Vano terenyuh ketika mendengar suara hati dari Edelweis yang paling dalam. Edelweis wanita yang tertutup dan tidak banyak orang yang menyadari keberadaannya. Vano kini suda mengusap kepala Edelweis dengan lembut. Vano tidak menyangka jika beban yang diderita Edelweis cukup berat.
“Apa orang tua lo tau tentang ini?” Tanya Vano dengan penuh kehati-hatian, takut Edelweis merasa tersinggung.
“Nggak. Mereka semua gak tahu, karena gue gak pernah cerita sama mereka. Gue akan belagak ceria dihadapan mereka, seolah tidak ada beban di pikiran.” Jawab Edelweis yang masih berurai air mata menggenangi pipi mulusnya.
“Gue pernah ngerasain apa yang lo rasa, ketika tidak ada seorang temanpun yang mau untuk berbagi cerita, dan untuk bercerita dengan orang tua pun terasa sulit.” Ucap vano memulai kisahnya.
“Kenapa? Setahu gue lo orang yang banyak disukai orang.” Jawab Edelweis yang kini sudah mengelap semua air matanya dan mengalihkan perhatiannya kepada Vano.
“Dulu gue sering banget di bully, karena mereka bilang gue anak haram yang gak punya ayah. Dari mulai SD sampai SMP tidak ada seoranpun yang mau berteman sama gue. Gue gak penah cerita tetang ini sam Ibu, karena gue takut dia sedih dan memikirkan hal ini terlalu dalam. Dan sampai ketika SMA gue meminta ke ibu untuk pindah dari tempat dulu, dan entah kebetuan atau ini semua sudah kehendak tuhan, gue mendapat beasisiwa di sekolah sekarang ini, dan akhirnya gue pindah dari kontrakan gue yang dulu.” Jelas Vano mengeluarkan semua yang ada di kepala.

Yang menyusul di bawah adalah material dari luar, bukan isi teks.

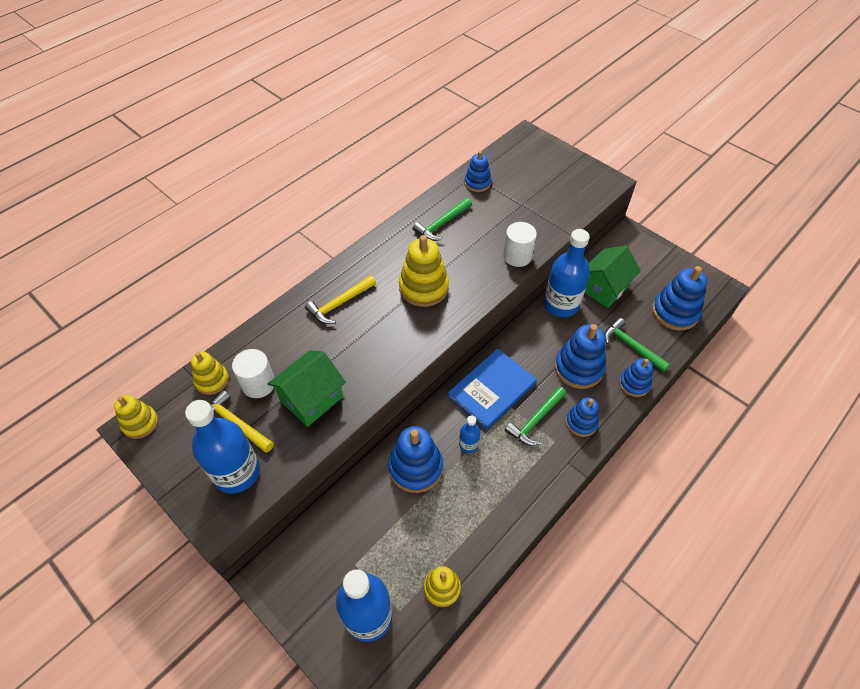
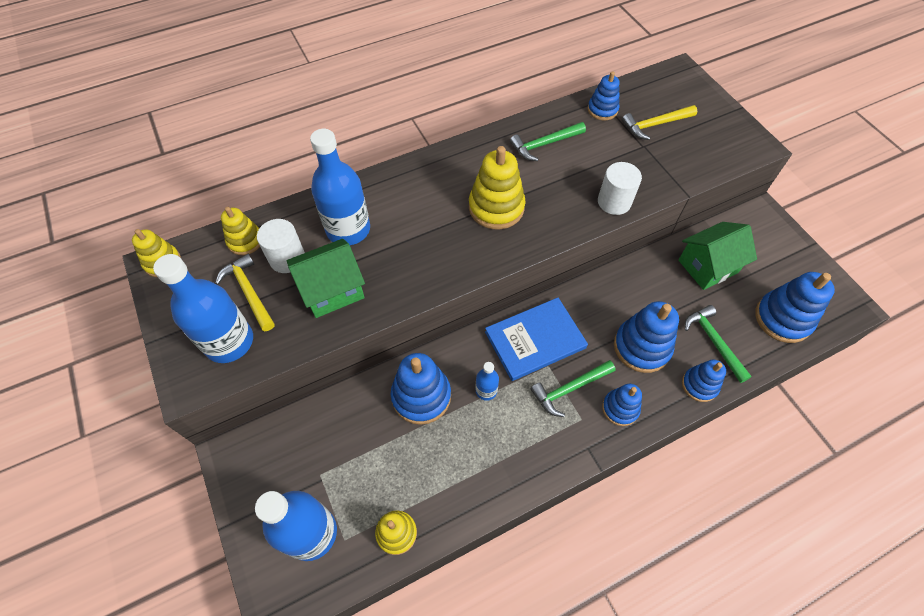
camera: 20 degrees right, 5 degrees up
(339, 304) = (401, 200): yellow hammer -> yellow hammer (655, 125)
(561, 304) = (650, 271): blue bottle -> blue bottle (348, 229)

“Maaf. Ayah lo emang kemana?” Tanya Edelweis mulai tertarik dengan alur dari kehidupan Vano.
Vano terduduk di kursi sebelah Edelweis dan menghembusakan napasnya keras. “Ayah gue pergi saat gue masih di dalam kandungan. Dan saat ini gue lagi cari Ayah gue. Gue harap ada kesempatan untuk gue bertemu dengan Ayah. Dia laki-laki baik.” Jawab Vano sambil tersenyum mengingat cerita Diana tadi malam.
“Kenapa lo seyakin itu? Kan lo belum pernah ketemu sama dia?” Tanya Edelweis.
“Karena gue yakin, Ayah gue orang yang baik, kalo gak percaya liat aja anaknya, baikkan?” Tanya Vano memuji dirinya sendiri, dan membuat Edelweis kesal dibuatnya. Bagaimana tidak sedari tadi dia sudah serius mendengar setiap kata yang dilontarkan Vano, namun diakhir dengan guyonan.
“Udah, ah ... kita kerjain tugas lagi aja yu...” Ajak Edelweis yang kini sudah beranjak dari kursinya menuju pintu kamarnya. Vano hanya tersenyum melihatnya.
“Soalnya tinggal lo yang ngerjain, kan gue udah.” Teriak Vano.
“Gak mau.” Bantah Edelweis.
“Curang , ya.” Teriak Vano dan kini sudah berlari melewati Edelweis sambil menjitak pelan kepala Edelweis.
“Vano...” Kesal Edelweis berteriak mengejar Vano yang sedang berlari sambil tertawa dengan kencangnya.